To modify regular expression behaviour (such as case-sensitivity) with flags, use the inline (?iLmsuxU) syntax. See the regex crate’s section on grouping and flags for additional information about the use of inline expression modifiers.

Value

A polars expression

Capture groups

The dollar sign ($) is a special character related to capture groups.

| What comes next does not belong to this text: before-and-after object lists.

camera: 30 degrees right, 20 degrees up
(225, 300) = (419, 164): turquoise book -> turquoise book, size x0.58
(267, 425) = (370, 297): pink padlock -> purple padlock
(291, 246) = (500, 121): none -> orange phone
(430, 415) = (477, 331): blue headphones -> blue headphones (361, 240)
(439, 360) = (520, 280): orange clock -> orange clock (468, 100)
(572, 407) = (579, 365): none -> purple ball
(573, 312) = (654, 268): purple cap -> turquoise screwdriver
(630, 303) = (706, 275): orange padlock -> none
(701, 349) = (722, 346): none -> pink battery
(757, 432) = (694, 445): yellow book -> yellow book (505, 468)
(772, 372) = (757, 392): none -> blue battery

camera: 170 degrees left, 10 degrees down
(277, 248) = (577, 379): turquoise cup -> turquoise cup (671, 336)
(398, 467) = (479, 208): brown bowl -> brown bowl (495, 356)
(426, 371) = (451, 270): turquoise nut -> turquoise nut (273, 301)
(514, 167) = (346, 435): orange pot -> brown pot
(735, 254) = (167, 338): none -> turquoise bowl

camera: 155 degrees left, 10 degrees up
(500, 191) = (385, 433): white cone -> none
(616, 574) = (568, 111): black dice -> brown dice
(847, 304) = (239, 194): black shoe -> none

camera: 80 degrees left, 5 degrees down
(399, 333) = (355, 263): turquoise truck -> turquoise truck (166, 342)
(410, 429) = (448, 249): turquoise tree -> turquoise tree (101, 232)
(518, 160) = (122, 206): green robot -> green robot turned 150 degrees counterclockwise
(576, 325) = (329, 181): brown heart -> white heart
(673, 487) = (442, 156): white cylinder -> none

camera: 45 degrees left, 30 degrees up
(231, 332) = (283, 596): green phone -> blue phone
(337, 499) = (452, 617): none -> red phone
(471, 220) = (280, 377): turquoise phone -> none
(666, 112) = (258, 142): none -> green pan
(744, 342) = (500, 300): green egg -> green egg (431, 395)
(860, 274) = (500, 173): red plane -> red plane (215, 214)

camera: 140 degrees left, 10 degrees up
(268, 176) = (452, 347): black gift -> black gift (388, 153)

To refer to a literal dollar sign, use $$ instead or set literal to TRUE.

See Also

  • \$str$replace()

Examples

library("polars")

df <- pl$DataFrame(id = 1L:2L, text = c("abcabc", "123a123"))
df$with_columns(pl$col("text")$str$replace_all("a", "-"))
#> shape: (2, 2)
#> ┌─────┬─────────┐
#> │ id  ┆ text    │
#> │ --- ┆ ---     │
#> │ i32 ┆ str     │
#> ╞═════╪═════════╡
#> │ 1   ┆ -bc-bc  │
#> │ 2   ┆ 123-123 │
#> └─────┴─────────┘
# Capture groups are supported.
# Use `${1}` in the value string to refer to the first capture group in the pattern,
# `${2}` to refer to the second capture group, and so on.
# You can also use named capture groups.
df <- pl$DataFrame(word = c("hat", "hut"))
df$with_columns(
  positional = pl$col("word")$str$replace_all("h(.)t", "b${1}d"),
  named = pl$col("word")$str$replace_all("h(?<vowel>.)t", "b${vowel}d")
)
#> shape: (2, 3)
#> ┌──────┬────────────┬───────┐
#> │ word ┆ positional ┆ named │
#> │ ---  ┆ ---        ┆ ---   │
#> │ str  ┆ str        ┆ str   │
#> ╞══════╪════════════╪═══════╡
#> │ hat  ┆ bad        ┆ bad   │
#> │ hut  ┆ bud        ┆ bud   │
#> └──────┴────────────┴───────┘
# Apply case-insensitive string replacement using the `(?i)` flag.
df <- pl$DataFrame(
  city = rep("Philadelphia", 4),
  season = c("Spring", "Summer", "Autumn", "Winter"),
  weather = c("Rainy", "Sunny", "Cloudy", "Snowy")
)
df$with_columns(
  pl$col("weather")$str$replace_all(
    "(?i)foggy|rainy|cloudy|snowy", "Sunny"
  )
)
#> shape: (4, 3)
#> ┌──────────────┬────────┬─────────┐
#> │ city         ┆ season ┆ weather │
#> │ ---          ┆ ---    ┆ ---     │
#> │ str          ┆ str    ┆ str     │
#> ╞══════════════╪════════╪═════════╡
#> │ Philadelphia ┆ Spring ┆ Sunny   │
#> │ Philadelphia ┆ Summer ┆ Sunny   │
#> │ Philadelphia ┆ Autumn ┆ Sunny   │
#> │ Philadelphia ┆ Winter ┆ Sunny   │
#> └──────────────┴────────┴─────────┘